Collected data:
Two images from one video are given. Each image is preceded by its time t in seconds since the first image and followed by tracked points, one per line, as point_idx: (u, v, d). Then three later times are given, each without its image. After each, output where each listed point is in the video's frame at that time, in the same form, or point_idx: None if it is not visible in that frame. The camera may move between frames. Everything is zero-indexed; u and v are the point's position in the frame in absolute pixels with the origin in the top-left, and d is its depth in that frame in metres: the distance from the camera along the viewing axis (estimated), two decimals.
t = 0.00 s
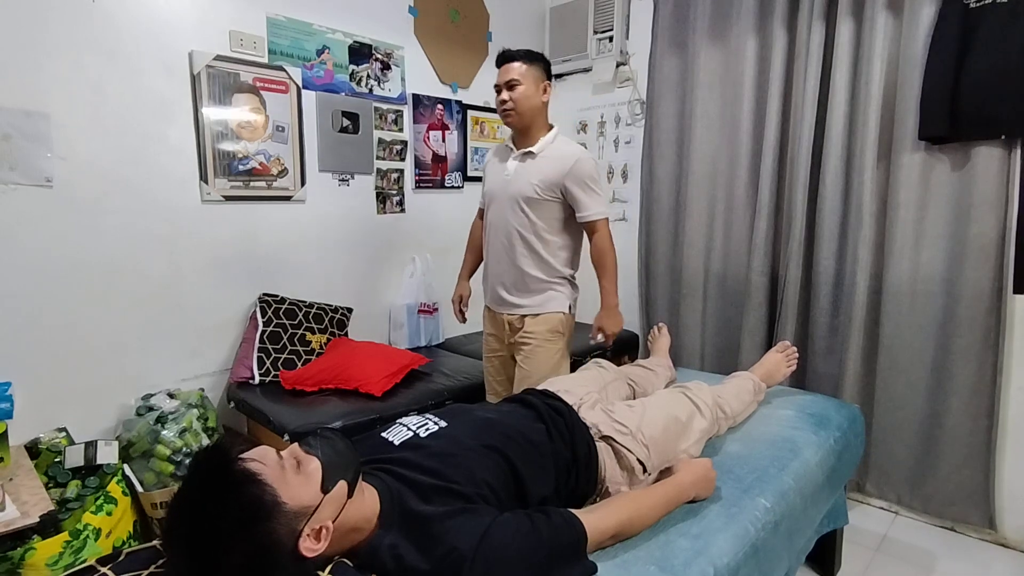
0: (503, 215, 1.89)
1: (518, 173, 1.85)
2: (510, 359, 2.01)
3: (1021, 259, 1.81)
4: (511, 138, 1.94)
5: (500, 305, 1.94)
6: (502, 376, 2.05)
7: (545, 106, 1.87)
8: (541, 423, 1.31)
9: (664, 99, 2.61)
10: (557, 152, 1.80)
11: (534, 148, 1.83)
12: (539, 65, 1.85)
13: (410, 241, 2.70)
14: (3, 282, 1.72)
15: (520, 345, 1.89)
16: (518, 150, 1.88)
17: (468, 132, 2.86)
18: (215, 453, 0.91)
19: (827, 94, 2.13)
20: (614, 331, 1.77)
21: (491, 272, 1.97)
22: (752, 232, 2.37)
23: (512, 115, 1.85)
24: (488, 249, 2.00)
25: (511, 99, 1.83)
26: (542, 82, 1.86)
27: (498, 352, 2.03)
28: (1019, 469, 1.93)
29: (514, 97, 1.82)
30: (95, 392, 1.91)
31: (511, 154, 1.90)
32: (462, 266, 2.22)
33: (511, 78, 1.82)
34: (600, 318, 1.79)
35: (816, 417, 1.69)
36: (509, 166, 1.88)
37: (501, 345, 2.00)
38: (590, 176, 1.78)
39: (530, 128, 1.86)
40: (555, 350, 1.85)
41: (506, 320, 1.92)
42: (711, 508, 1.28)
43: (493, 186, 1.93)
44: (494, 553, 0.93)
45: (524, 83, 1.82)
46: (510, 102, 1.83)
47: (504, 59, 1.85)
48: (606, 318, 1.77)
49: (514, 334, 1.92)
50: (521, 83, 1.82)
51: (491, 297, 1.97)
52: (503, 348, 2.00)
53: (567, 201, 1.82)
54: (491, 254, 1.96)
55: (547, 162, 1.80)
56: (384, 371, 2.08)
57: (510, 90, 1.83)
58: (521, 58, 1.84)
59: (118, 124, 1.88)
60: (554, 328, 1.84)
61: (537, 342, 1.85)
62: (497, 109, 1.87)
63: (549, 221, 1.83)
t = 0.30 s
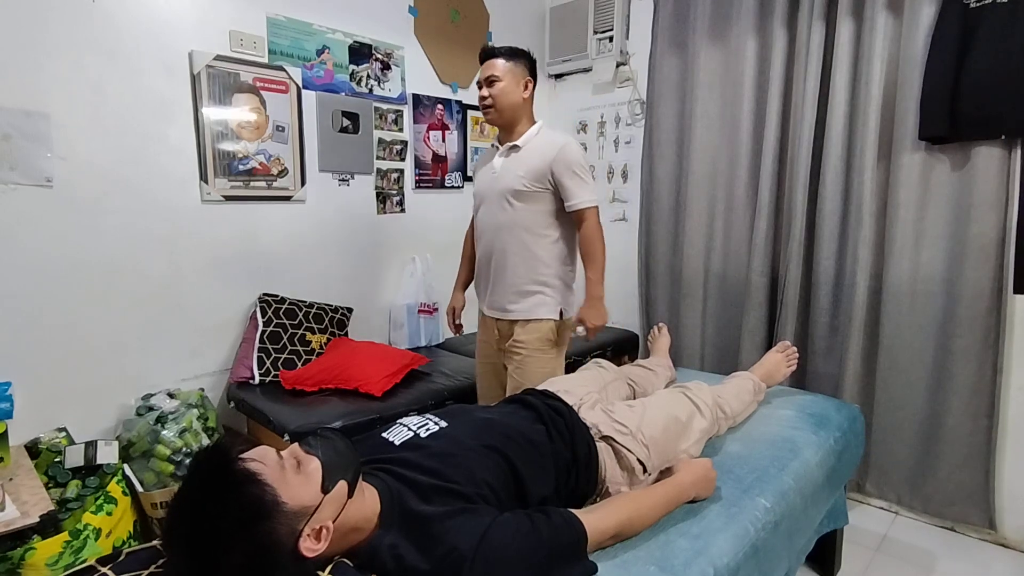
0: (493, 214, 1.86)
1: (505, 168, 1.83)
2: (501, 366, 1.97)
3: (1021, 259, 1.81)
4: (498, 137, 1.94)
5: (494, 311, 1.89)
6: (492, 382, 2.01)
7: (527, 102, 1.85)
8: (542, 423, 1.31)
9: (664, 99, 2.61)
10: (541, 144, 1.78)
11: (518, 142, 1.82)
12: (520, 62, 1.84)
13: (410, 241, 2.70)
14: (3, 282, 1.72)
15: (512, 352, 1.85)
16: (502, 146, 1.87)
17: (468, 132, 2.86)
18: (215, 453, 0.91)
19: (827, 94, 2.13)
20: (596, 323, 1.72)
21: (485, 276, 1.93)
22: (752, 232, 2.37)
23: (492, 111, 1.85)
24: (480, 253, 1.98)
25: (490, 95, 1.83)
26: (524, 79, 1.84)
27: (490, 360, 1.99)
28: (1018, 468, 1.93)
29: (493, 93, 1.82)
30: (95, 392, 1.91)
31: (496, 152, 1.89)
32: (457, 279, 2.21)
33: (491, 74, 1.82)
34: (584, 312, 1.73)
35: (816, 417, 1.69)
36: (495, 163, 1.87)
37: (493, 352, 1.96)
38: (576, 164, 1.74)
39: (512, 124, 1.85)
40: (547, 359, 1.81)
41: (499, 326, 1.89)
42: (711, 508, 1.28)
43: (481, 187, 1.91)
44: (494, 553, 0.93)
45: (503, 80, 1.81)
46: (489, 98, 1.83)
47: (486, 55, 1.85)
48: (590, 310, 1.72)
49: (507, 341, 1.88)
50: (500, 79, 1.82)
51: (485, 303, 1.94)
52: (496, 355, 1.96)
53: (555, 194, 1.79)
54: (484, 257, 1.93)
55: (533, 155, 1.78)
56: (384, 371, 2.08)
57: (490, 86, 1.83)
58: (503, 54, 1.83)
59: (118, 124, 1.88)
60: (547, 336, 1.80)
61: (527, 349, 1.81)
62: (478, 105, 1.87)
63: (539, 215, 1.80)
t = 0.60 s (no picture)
0: (480, 211, 1.81)
1: (490, 163, 1.77)
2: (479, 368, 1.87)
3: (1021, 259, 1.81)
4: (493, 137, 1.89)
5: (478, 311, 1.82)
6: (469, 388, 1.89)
7: (517, 100, 1.78)
8: (542, 423, 1.31)
9: (664, 99, 2.61)
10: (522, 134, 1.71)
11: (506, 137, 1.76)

> _Brief_
So that the copy stays exact, reproduce each record word for word and leave its images out.

> _Solution to this problem_
Two images from one video are given. Each image is preceded by its time t in seconds since the first image and followed by tracked points, one per line, as point_idx: (u, v, d). Then three later times are given, each without its image. After each, output where each listed point is in the video's frame at that time, in the same form, or point_idx: None if it is not visible in that frame. The camera may move between frames. Everything is zero-indexed; u and v are the point's position in the frame in absolute pixels with the origin in the top-left, and d is its depth in that frame in metres: the distance from the camera along the viewing axis (estimated), two decimals.
t = 0.00 s
0: (503, 215, 1.89)
1: (518, 173, 1.85)
2: (510, 359, 2.01)
3: (1021, 259, 1.81)
4: (511, 138, 1.94)
5: (500, 305, 1.94)
6: (502, 376, 2.05)
7: (545, 106, 1.87)
8: (541, 423, 1.31)
9: (664, 99, 2.61)
10: (557, 152, 1.80)
11: (534, 148, 1.83)
12: (539, 65, 1.85)
13: (410, 241, 2.70)
14: (3, 282, 1.72)
15: (520, 345, 1.89)
16: (518, 150, 1.88)
17: (468, 132, 2.86)
18: (215, 453, 0.91)
19: (827, 94, 2.13)
20: (614, 331, 1.77)
21: (491, 272, 1.97)
22: (752, 232, 2.37)
23: (512, 115, 1.85)
24: (488, 249, 2.00)
25: (511, 99, 1.83)
26: (542, 82, 1.86)
27: (498, 352, 2.03)
28: (1019, 469, 1.93)
29: (514, 97, 1.82)
30: (95, 392, 1.91)
31: (511, 154, 1.90)
32: (462, 266, 2.22)
33: (511, 78, 1.82)
34: (600, 318, 1.79)
35: (816, 417, 1.69)
36: (509, 166, 1.88)
37: (501, 345, 2.00)
38: (590, 176, 1.78)
39: (530, 128, 1.86)
40: (555, 350, 1.85)
41: (506, 320, 1.92)
42: (711, 508, 1.28)
43: (493, 186, 1.93)
44: (494, 553, 0.93)
45: (524, 83, 1.82)
46: (510, 102, 1.83)
47: (504, 59, 1.85)
48: (606, 318, 1.77)
49: (514, 334, 1.92)
50: (521, 83, 1.82)
51: (491, 297, 1.97)
52: (503, 348, 2.00)
53: (567, 201, 1.82)
54: (491, 254, 1.96)
55: (547, 162, 1.80)
56: (384, 371, 2.08)
57: (510, 90, 1.83)
58: (521, 58, 1.84)
59: (118, 124, 1.88)
60: (554, 328, 1.84)
61: (537, 342, 1.85)
62: (497, 109, 1.87)
63: (549, 221, 1.83)
t = 0.30 s
0: (493, 214, 1.86)
1: (505, 168, 1.83)
2: (501, 366, 1.97)
3: (1021, 259, 1.81)
4: (498, 137, 1.94)
5: (494, 311, 1.89)
6: (492, 382, 2.01)
7: (527, 102, 1.85)
8: (542, 423, 1.31)
9: (664, 99, 2.61)
10: (541, 144, 1.78)
11: (518, 142, 1.82)
12: (520, 62, 1.84)
13: (410, 241, 2.70)
14: (3, 282, 1.72)
15: (512, 352, 1.85)
16: (502, 146, 1.87)
17: (468, 132, 2.86)
18: (215, 453, 0.91)
19: (827, 94, 2.13)
20: (596, 323, 1.72)
21: (485, 276, 1.93)
22: (752, 232, 2.37)
23: (492, 111, 1.85)
24: (480, 253, 1.98)
25: (490, 95, 1.83)
26: (524, 79, 1.84)
27: (490, 360, 1.99)
28: (1018, 468, 1.93)
29: (493, 93, 1.82)
30: (95, 392, 1.91)
31: (496, 152, 1.89)
32: (457, 279, 2.21)
33: (491, 74, 1.82)
34: (584, 312, 1.73)
35: (816, 417, 1.69)
36: (495, 163, 1.87)
37: (493, 352, 1.96)
38: (576, 164, 1.74)
39: (512, 124, 1.85)
40: (547, 359, 1.81)
41: (499, 326, 1.89)
42: (711, 508, 1.28)
43: (481, 187, 1.91)
44: (494, 553, 0.93)
45: (503, 80, 1.81)
46: (489, 98, 1.83)
47: (486, 55, 1.85)
48: (590, 310, 1.72)
49: (507, 341, 1.88)
50: (500, 79, 1.82)
51: (485, 303, 1.94)
52: (496, 355, 1.96)
53: (555, 194, 1.79)
54: (484, 257, 1.93)
55: (533, 155, 1.78)
56: (384, 371, 2.08)
57: (490, 86, 1.83)
58: (503, 54, 1.83)
59: (118, 124, 1.88)
60: (547, 336, 1.80)
61: (527, 349, 1.81)
62: (478, 105, 1.87)
63: (539, 215, 1.80)
t = 0.60 s (no picture)
0: (480, 211, 1.81)
1: (490, 163, 1.77)
2: (479, 368, 1.87)
3: (1021, 259, 1.81)
4: (493, 137, 1.89)
5: (478, 311, 1.82)
6: (469, 388, 1.89)
7: (517, 100, 1.78)
8: (542, 423, 1.31)
9: (664, 99, 2.61)
10: (522, 134, 1.71)
11: (506, 137, 1.76)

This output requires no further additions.